From her early stories on, Kauffman has redefined terms — of literature and of human nature. Here, short paragraphs cut across genres to assemble a poetics of narrative. She shows us fiction’s elements grounded in the materiality of language: plot as ground, action as just what it looks like, one word after another. Five on Fiction sets out the bones and flesh of narrative, in bits and pieces, evidence of its connections to the physical and natural world.
Janet Kauffman grew up on a tobacco farm in Pennsylvania and has worked on farms, and with language, all her life. She has published several collections of poetry and 3 books of short fiction: Places in the World a Woman Could Walk, which immediately thrust her to the forefornt of her generation of writers, Obscene Gestures for Women and Characters on the Loose. Her trilogy novels, Flesh Made Word, includes Collaborators, The Body in Four Parts, and Rot.
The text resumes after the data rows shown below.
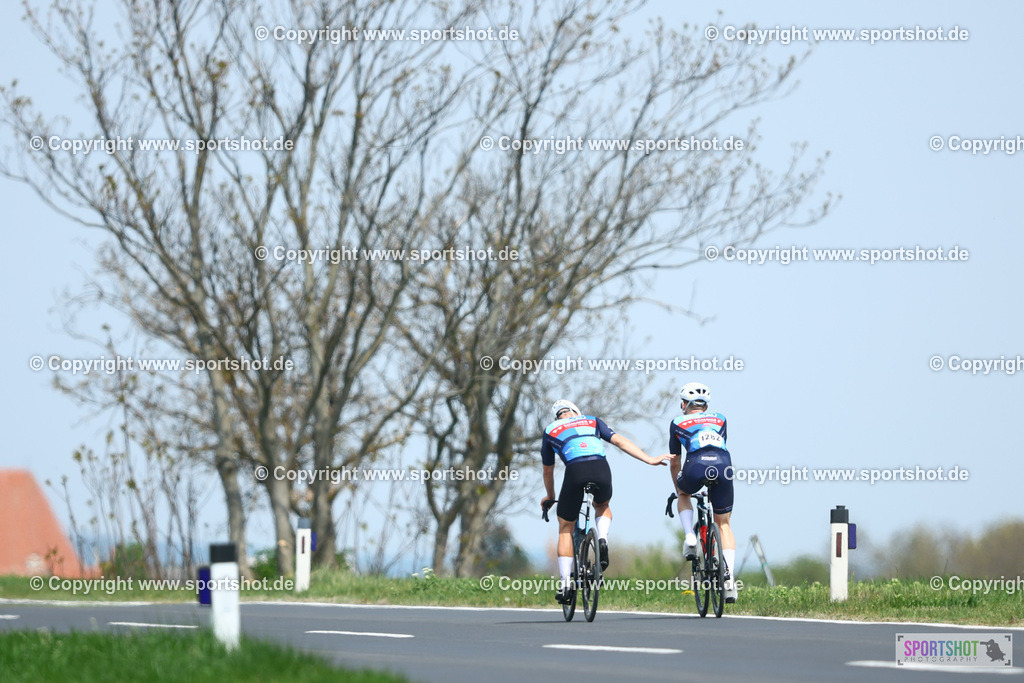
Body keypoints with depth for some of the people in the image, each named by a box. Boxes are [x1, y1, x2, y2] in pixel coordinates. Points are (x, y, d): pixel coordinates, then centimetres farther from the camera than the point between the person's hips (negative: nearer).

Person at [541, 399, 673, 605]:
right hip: (601, 468, 2)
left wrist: (549, 497, 54)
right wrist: (650, 460, 16)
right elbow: (619, 441, 19)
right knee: (602, 506, 35)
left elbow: (548, 471, 38)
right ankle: (602, 540, 5)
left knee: (565, 528, 16)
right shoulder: (591, 421, 31)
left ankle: (565, 584, 9)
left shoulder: (551, 431, 29)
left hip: (575, 472, -2)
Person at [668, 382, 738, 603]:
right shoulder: (719, 419, 32)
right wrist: (715, 479, 55)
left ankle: (690, 537, 11)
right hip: (722, 464, 2)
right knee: (723, 523, 14)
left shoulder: (678, 423, 27)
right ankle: (729, 577, 0)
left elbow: (675, 463, 33)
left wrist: (677, 490, 47)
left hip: (696, 466, -2)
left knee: (683, 495, 34)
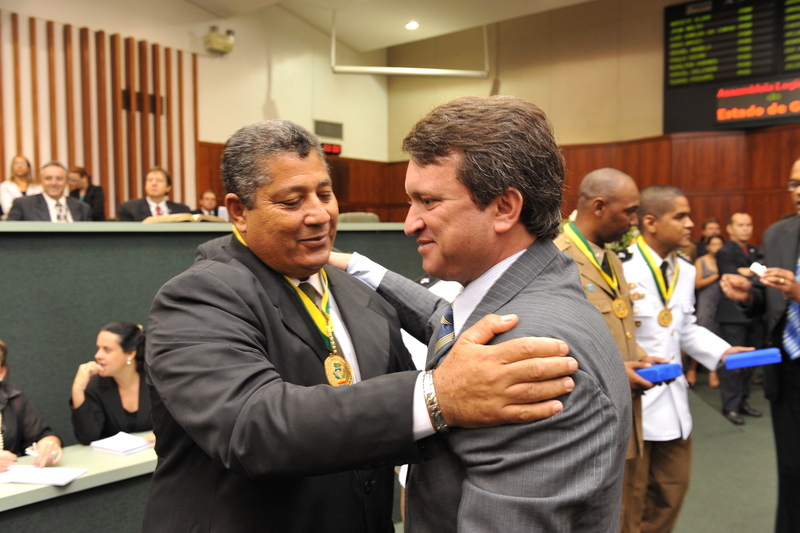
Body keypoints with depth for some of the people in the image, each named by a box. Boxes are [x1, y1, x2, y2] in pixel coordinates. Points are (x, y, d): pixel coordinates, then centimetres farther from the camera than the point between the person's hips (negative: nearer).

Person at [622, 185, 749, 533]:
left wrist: (722, 351, 0)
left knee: (672, 491, 21)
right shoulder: (620, 268, -20)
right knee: (630, 499, 10)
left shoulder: (685, 271, 8)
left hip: (672, 400, 8)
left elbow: (686, 330, 15)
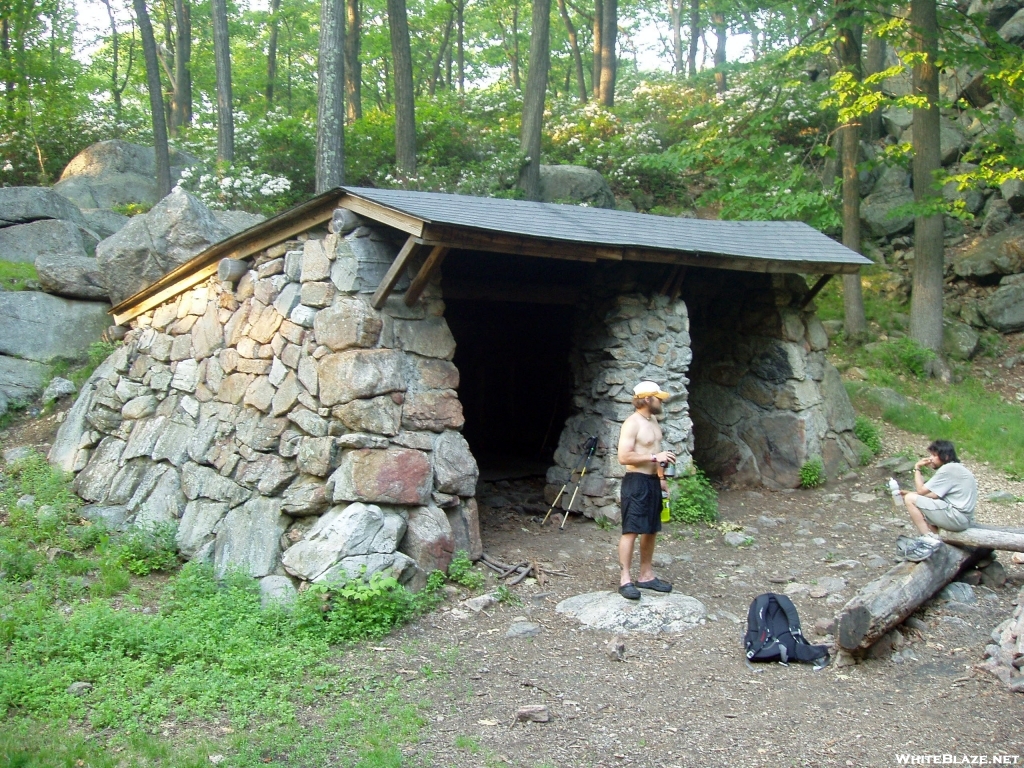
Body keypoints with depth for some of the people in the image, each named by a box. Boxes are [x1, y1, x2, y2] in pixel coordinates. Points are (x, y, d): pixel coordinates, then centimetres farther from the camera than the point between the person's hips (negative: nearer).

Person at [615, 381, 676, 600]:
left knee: (651, 530, 12)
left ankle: (646, 575, 21)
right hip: (636, 482, -9)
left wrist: (660, 478, 19)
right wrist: (655, 457, -23)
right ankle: (625, 579, -5)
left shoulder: (653, 420, 13)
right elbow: (624, 457, -22)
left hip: (652, 481, 9)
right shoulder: (632, 423, -16)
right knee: (631, 531, -8)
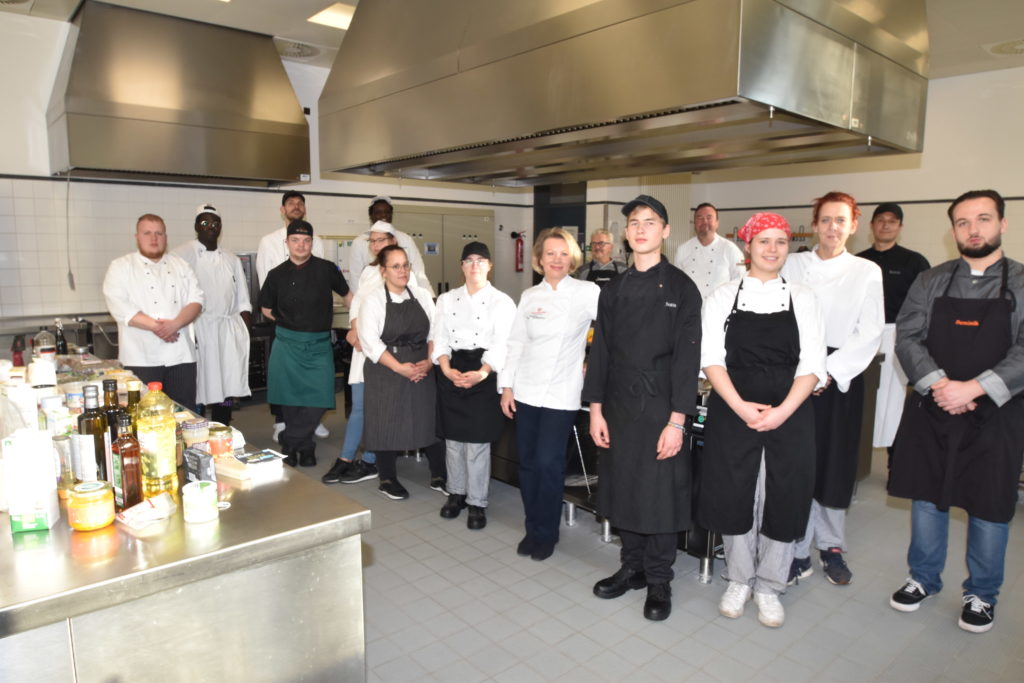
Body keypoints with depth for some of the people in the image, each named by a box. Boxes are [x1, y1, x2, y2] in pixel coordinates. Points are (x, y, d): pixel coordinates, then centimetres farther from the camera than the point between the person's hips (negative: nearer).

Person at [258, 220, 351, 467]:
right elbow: (266, 308, 15)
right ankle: (305, 447, 23)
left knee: (318, 401, -6)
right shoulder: (277, 274, 2)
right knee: (290, 400, 4)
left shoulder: (326, 269, -1)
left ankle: (289, 442, 14)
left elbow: (348, 296, 10)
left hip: (319, 344, -1)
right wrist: (288, 323, 5)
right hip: (287, 343, 1)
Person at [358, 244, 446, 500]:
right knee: (388, 423, 4)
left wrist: (429, 362, -10)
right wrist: (400, 368, -19)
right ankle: (388, 479, 23)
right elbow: (370, 341, -12)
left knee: (430, 420, 5)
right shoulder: (373, 300, -4)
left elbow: (435, 332, 6)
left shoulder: (422, 295, 8)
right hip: (386, 373, -3)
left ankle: (439, 477, 20)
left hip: (422, 371, 3)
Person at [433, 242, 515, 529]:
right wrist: (447, 369, -14)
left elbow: (501, 345, -10)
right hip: (452, 372, 4)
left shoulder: (502, 301, -2)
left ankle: (477, 502, 13)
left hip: (484, 375, -3)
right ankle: (456, 493, 29)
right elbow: (440, 339, 4)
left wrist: (481, 373, -25)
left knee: (477, 441, -2)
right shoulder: (447, 299, 10)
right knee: (453, 438, 11)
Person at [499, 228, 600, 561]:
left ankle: (545, 533, 17)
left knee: (548, 463, -4)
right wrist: (507, 387, 7)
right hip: (526, 391, 4)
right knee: (528, 462, 9)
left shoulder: (588, 293, -4)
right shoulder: (529, 296, 7)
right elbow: (516, 343, 9)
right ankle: (532, 528, 27)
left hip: (561, 394, -3)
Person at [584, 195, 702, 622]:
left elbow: (687, 357, -9)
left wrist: (677, 420, -13)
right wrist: (596, 409, 3)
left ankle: (658, 580, 22)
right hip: (618, 406, 4)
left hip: (661, 407, -4)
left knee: (661, 495, 4)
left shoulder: (681, 288, -5)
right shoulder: (614, 290, 8)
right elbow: (601, 351, 8)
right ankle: (632, 567, 31)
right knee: (622, 489, 12)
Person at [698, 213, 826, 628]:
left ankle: (769, 587, 27)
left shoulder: (803, 299, 5)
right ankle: (739, 581, 29)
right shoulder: (723, 297, 3)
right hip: (732, 412, 0)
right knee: (734, 497, 6)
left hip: (789, 415, 1)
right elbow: (711, 359, -4)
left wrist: (782, 411, -16)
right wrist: (741, 407, -17)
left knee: (783, 500, 7)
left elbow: (812, 365, -2)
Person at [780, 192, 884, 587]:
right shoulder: (792, 265, 6)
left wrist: (830, 371, -12)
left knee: (835, 463, 7)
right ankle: (798, 551, 12)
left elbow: (869, 334, -2)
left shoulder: (867, 272, 5)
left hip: (840, 377, 0)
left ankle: (831, 547, 26)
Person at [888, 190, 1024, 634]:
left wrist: (973, 388, -22)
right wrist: (938, 384, -17)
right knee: (927, 497, 12)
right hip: (930, 411, 2)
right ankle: (924, 578, 32)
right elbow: (907, 337, -3)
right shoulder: (930, 282, 4)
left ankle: (981, 594, 30)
She lives in Michigan, where she has restored wetlands on her farm and worked for watershed protection.
“ This gathering of stories [Characters on the Loose] leaves little doubt that Kauffman is a formidable if unruly talent, contorting narrative into teasing and surprising shapes.”
—Bill Marx, Boston Globe
“Janet Kauffman’s latest book, Five on Fiction, consists of five sequences, each composed of ten very short prose pieces. Each sequence is ostensibly about one aspect of fiction writing. These are odd, tentative pieces, operating somewhere between prose poems, essays, and short fiction. The titles, such as “On Eliminating Characters from Fiction” and “On the Transportation of Background to Foreground,” read like section titles from a perverse creative-writing handbook. At moments there are what feel like fragments of essays on writing: “If you don’t say the name of the person, a good many things are possible in a sentence. . . .” Other moments offer what feel like bits of lost plots, meditations on the natural world (and its relation to narrative), reflection on human and animal territories, lost voices, commands, and hats made out of sticks. Five on Fiction thus demands that you read between the genres you are used to, making brief forays out of but always coming back to the mulchy space that exists beneath the formation of genres. This is mixed-genre work, but it has an unexpected modesty to it. And in addition Kauffman seems to be operating by touch rather than with clear purpose. The majority of writers become complacent, falling back on what has worked for them in the past. Kauffman is one of the few writers I know who consistently takes more chances with each new book. In Five on Fiction these chances pay off remarkably well.